Everybody can write. If you can text, post on social media, or send an email, congratulations! You can write.
But storytelling? That’s a completely different skill set.
Writing is putting words on a page. Storytelling is making people feel something with those words. And that’s where the gap starts to show.
A lot of people can string sentences together. They can describe what’s happening. They can move a character from point A to point B. But if there’s no emotion behind it, no depth, no purpose. It falls flat.
Readers don’t just want to know what happened. They want to feel why it mattered. That’s the difference between reading a book and experiencing one.
Storytelling requires intention. Every scene, every line of dialogue, every decision a character makes should serve a purpose. It should reveal something, build something, or break something.
And that doesn't even touch on the technical aspect of it. The attention to pacing, diction, and syntax. The character arcs and plot points. The world building and character development.

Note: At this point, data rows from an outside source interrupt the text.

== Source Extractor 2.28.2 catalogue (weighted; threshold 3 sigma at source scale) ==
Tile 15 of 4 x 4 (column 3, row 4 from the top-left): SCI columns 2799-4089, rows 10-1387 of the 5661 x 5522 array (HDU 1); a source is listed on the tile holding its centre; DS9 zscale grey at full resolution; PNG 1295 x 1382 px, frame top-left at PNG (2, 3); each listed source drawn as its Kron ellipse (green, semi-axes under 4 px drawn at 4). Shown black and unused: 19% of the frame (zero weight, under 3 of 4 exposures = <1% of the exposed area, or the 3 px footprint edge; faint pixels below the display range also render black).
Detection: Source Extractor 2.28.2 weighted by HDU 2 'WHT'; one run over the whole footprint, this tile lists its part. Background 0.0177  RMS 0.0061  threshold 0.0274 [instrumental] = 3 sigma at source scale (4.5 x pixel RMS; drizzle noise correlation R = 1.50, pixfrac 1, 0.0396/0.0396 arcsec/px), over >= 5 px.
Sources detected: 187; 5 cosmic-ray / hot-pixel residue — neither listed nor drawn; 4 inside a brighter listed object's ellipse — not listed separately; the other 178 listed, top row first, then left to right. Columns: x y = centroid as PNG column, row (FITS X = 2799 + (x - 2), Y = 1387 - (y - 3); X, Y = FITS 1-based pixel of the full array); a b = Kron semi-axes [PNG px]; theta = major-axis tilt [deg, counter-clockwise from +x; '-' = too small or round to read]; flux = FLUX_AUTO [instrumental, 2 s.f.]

And let’s be real: every story doesn’t need to be perfect, but it does need to be honest. Readers can tell when something is forced. They can tell when a character doesn’t feel real. They can tell when a moment is missing the emotional weight it should carry. You can’t fake that. You either did the work to build it… or you didn’t.
That’s why storytelling takes time. It takes practice. It takes rewriting scenes that don’t hit the way they should. It takes stepping back and asking yourself, “Is this actually connecting, or am I just filling space?”
Because at the end of the day, readers aren’t coming back for pretty sentences. They’re coming back for how your story made them feel.
So yes, everybody can write. But not everybody can tell a story.
And if you’re serious about this craft, you already know the difference.